TASK REQUIREMENTS –
Copy the listing below exactly, but skip the pictures.

DATA EXCERPT –
::::::::::

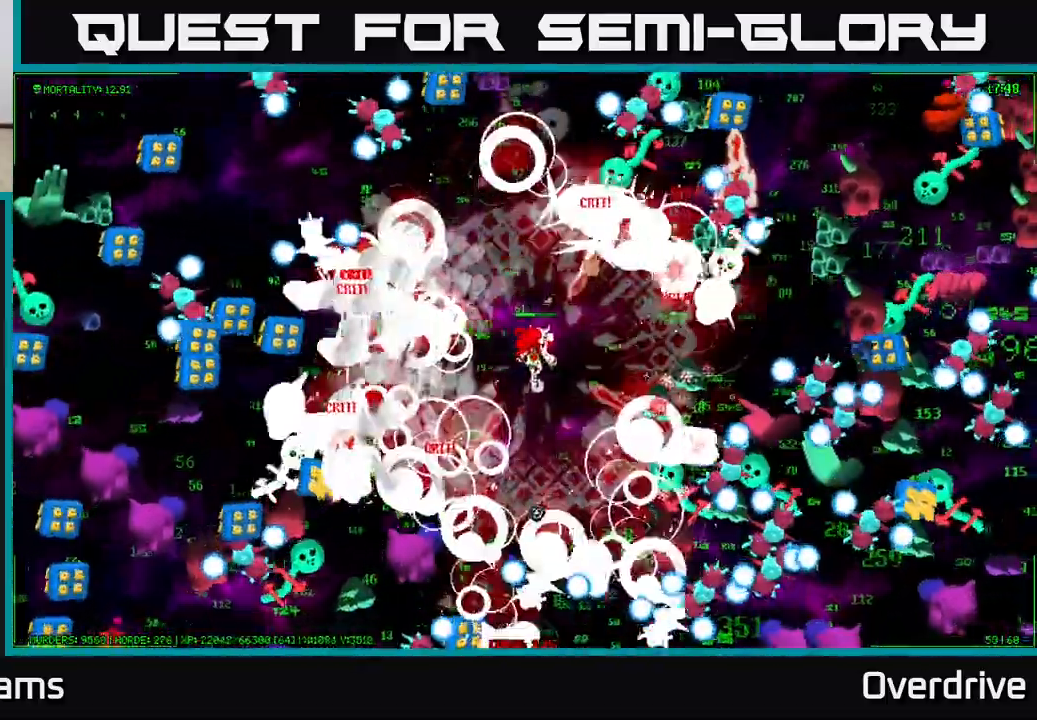
{"buttons": [], "left_stick": "down-left", "right_stick": "down", "events": [[50, "left_stick", "down-left"], [100, "left_stick", "down"], [333, "left_stick", "down-left"]]}
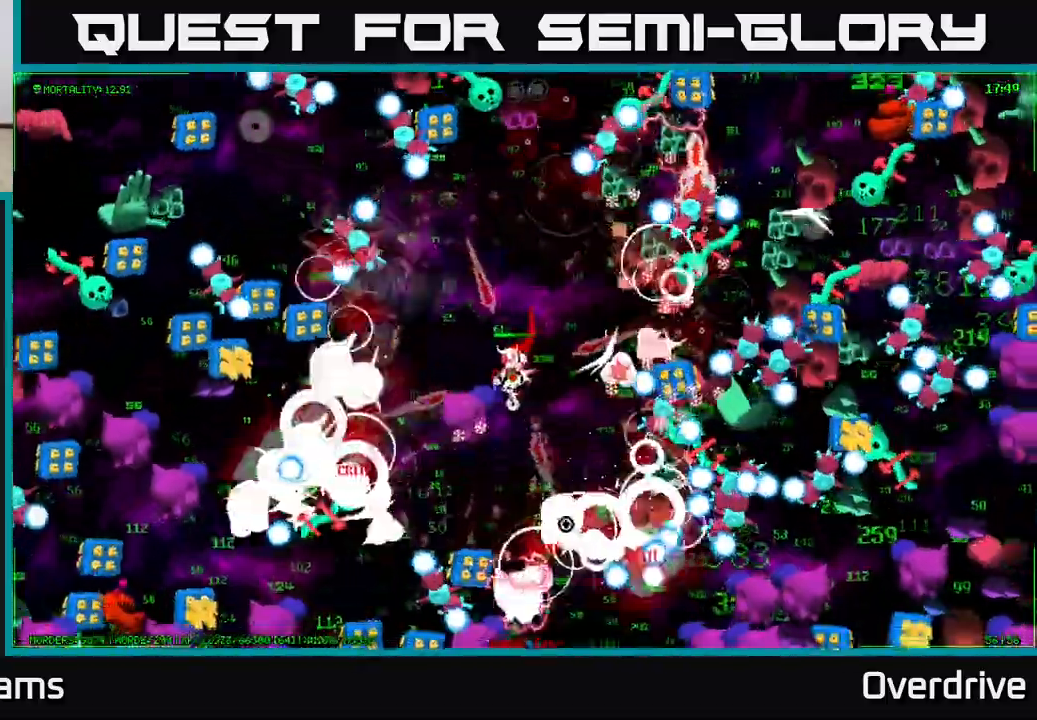
{"buttons": [], "left_stick": "left", "right_stick": "down", "events": [[33, "left_stick", "down-right"], [183, "left_stick", "down"], [283, "left_stick", "down-right"], [433, "left_stick", "left"]]}
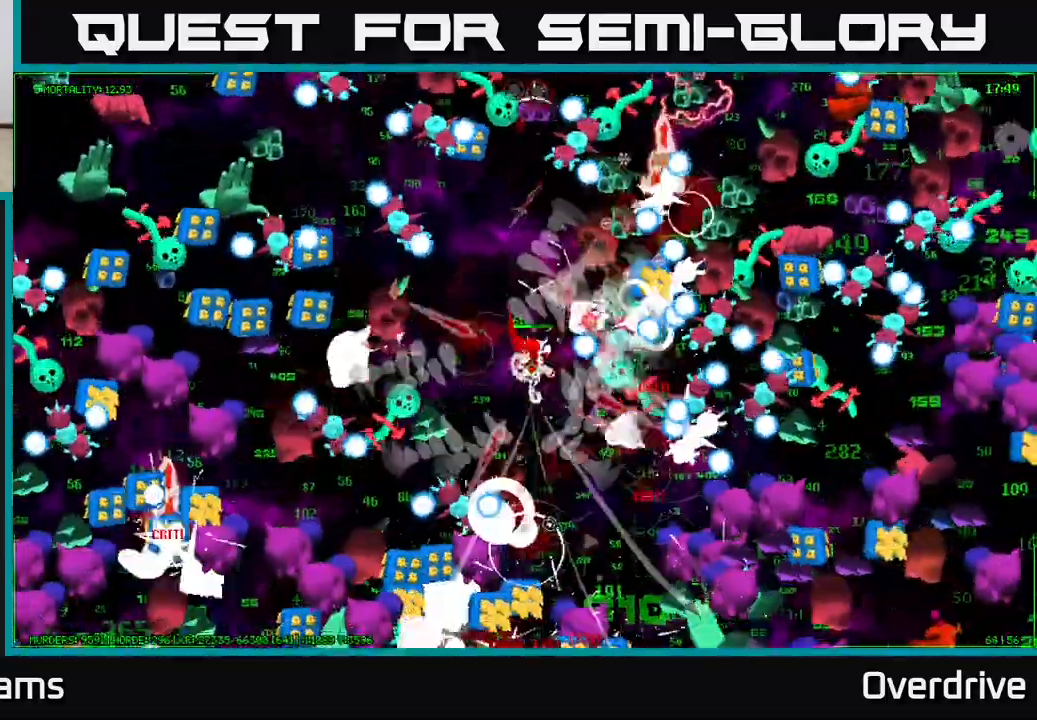
{"buttons": [], "left_stick": "down-right", "right_stick": "down", "events": [[83, "left_stick", "down"], [200, "left_stick", "down-right"], [317, "left_stick", "left"], [450, "left_stick", "down-right"]]}
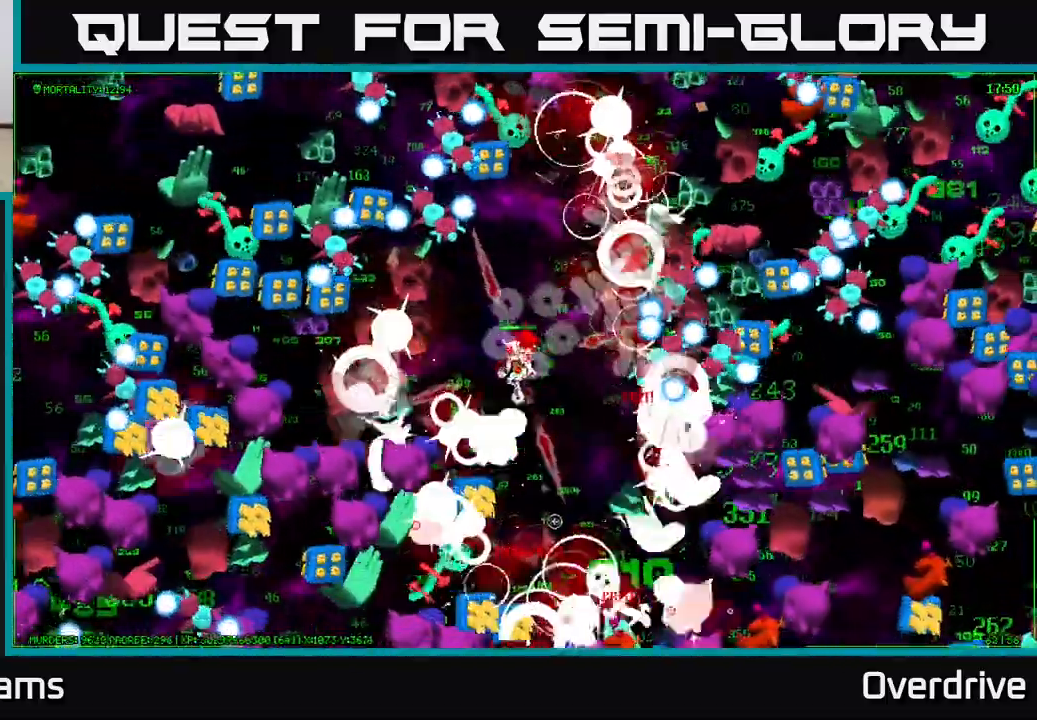
{"buttons": [], "left_stick": "up-left", "right_stick": "down", "events": [[167, "left_stick", "down-left"], [300, "left_stick", "down-right"], [350, "left_stick", "right"], [467, "left_stick", "up-left"]]}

::::::::::

EXPECTED ANSWER –
{"buttons": [], "left_stick": "down-left", "right_stick": "down", "events": [[50, "left_stick", "down-left"], [100, "left_stick", "down"], [333, "left_stick", "down-left"]]}
{"buttons": [], "left_stick": "left", "right_stick": "down", "events": [[33, "left_stick", "down-right"], [183, "left_stick", "down"], [283, "left_stick", "down-right"], [433, "left_stick", "left"]]}
{"buttons": [], "left_stick": "down-right", "right_stick": "down", "events": [[83, "left_stick", "down"], [200, "left_stick", "down-right"], [317, "left_stick", "left"], [450, "left_stick", "down-right"]]}
{"buttons": [], "left_stick": "up-left", "right_stick": "down", "events": [[167, "left_stick", "down-left"], [300, "left_stick", "down-right"], [350, "left_stick", "right"], [467, "left_stick", "up-left"]]}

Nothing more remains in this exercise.